*** Opening of Exercise text ***
Despite the end of the Corbyn project, we can see that his legacy has helped galvanise people over Palestine. All those flags waving at conferences may now be banned entirely from official Labour Party meetings, but a lot of the people holding them are still around, inside or outside of the Labour Party, mobilising solidarity. Corbyn himself has probably seen the movement as another reason why he will stand again in Islington. Perhaps Starmer has taken a harder pro-Zionist line than similar sister parties in Europe because he wants to continue to define Labour against any and all positions previously supported by Corbyn.

The breadth and depth of the Palestine movement that is organised independently and against the official line of the Labour Party could well carry over onto other issues once a Labour government is in power, sticking fervently to capitalist fiscal rules. 

Palestine and the radical left

Without the activism of the currents outside the Labour Party, the solidarity movement would have been smaller. The experience built up over the Iraq War has not been wasted. Whatever we may think of the campist weakness of Stop the War on Ukraine, it has worked well on Palestine, alongside the longstanding Palestine Solidarity Campaign. The main slogans around a ceasefire and against US/UK support for the Zionist state have been correct. No one can point to anything that suggests the campaign is pro-Hamas or supports Islamist positions. Demonstrations have been well organised and stewarded. Given the numbers involved, there have been extremely few incidents and arrests. Families and children are everywhere in the mobilisations. People have come out from well beyond the Muslim community, particularly young people.

Left groups like the Socialist Workers Party and Counterfire are recruiting new people, and this probably applies to other smaller groups too. It is a good thing that young people are coming into politics and activism for the first time. We saw with Corbynism, where there was a chance of a more progressive government, that this enthusiasm can wane as the mass movement subsides. Those currents inside and outside Labour that want to build a socialist alternative to Starmer’s tepid social liberalism need to have a strategic discussion that goes beyond the interests and parameters of their own groups. How should we organise? What sort of party? Can we unify the currents? What are the demands that meet the needs of working people in the twenty-first century? How can we link to ecological movements? What kind of internationalism do we need? Should we campaign for proportional representation?
*** Close of Exercise text ***
> **Tasks for this exercise**:
a - Please write out the portion of the Palestine solidarity text that opens with the words containing "Despite the end" and closes with "supported by Corbyn.".
b - Write what comes next in the Palestine solidarity text, starting after its final sentence.
*** Opening of Dataset excerpt ***
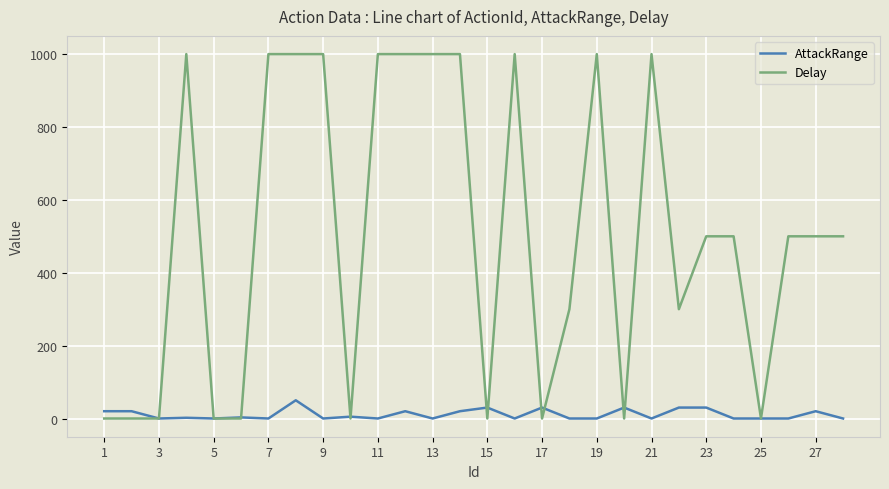

List the series in order of their overall mean, lowest first.

AttackRange, Delay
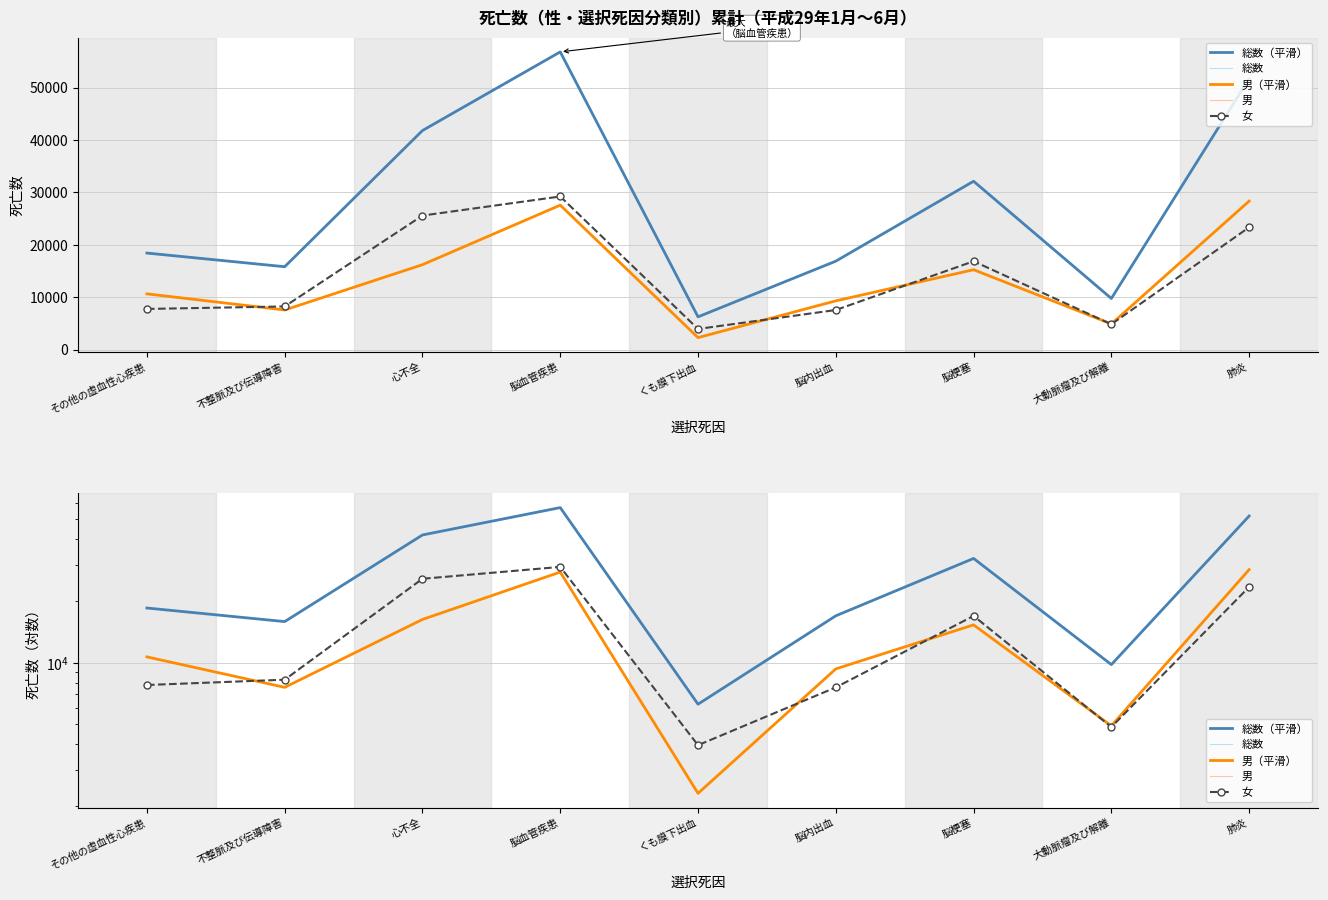

Does the chart have visible grid lines?

Yes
*** Close of Dataset excerpt ***
> **Response list**:
a -
Despite the end of the Corbyn project, we can see that his legacy has helped galvanise people over Palestine. All those flags waving at conferences may now be banned entirely from official Labour Party meetings, but a lot of the people holding them are still around, inside or outside of the Labour Party, mobilising solidarity. Corbyn himself has probably seen the movement as another reason why he will stand again in Islington. Perhaps Starmer has taken a harder pro-Zionist line than similar sister parties in Europe because he wants to continue to define Labour against any and all positions previously supported by Corbyn.

b -
Currently, we have to discuss whether or not to stand for or support candidates who are independent of the Labour Party. Palestine has opened up this debate with slogans such as No Ceasefire, No  Vote. There is no problem with this if it applies to particular constituencies where there are credible candidates, and it does not jeopardise an overall vote for Labour in a general election. We need to kick out the tories and keep up the struggles. You can only do that if Labour wins a general election. So support for Corbyn, some Green candidates, or expelled left councillors would help build that potential strategic alternative to Starmer’s Labour. 

However, spending lots of energy and money attempting to field many candidates who do not have a real local base and will get derisory votes is less productive. Our resources could be better spent on building combative trade currents, developing an eco-socialist network, or strengthening local community campaigns. If significant forces in the trade unions or some Labour MPs were breaking from Starmer’s party, then it would be a different matter. Socialists do not stay in Labour out of principle because it supposedly represents the unity of working people or some potential socialist programme.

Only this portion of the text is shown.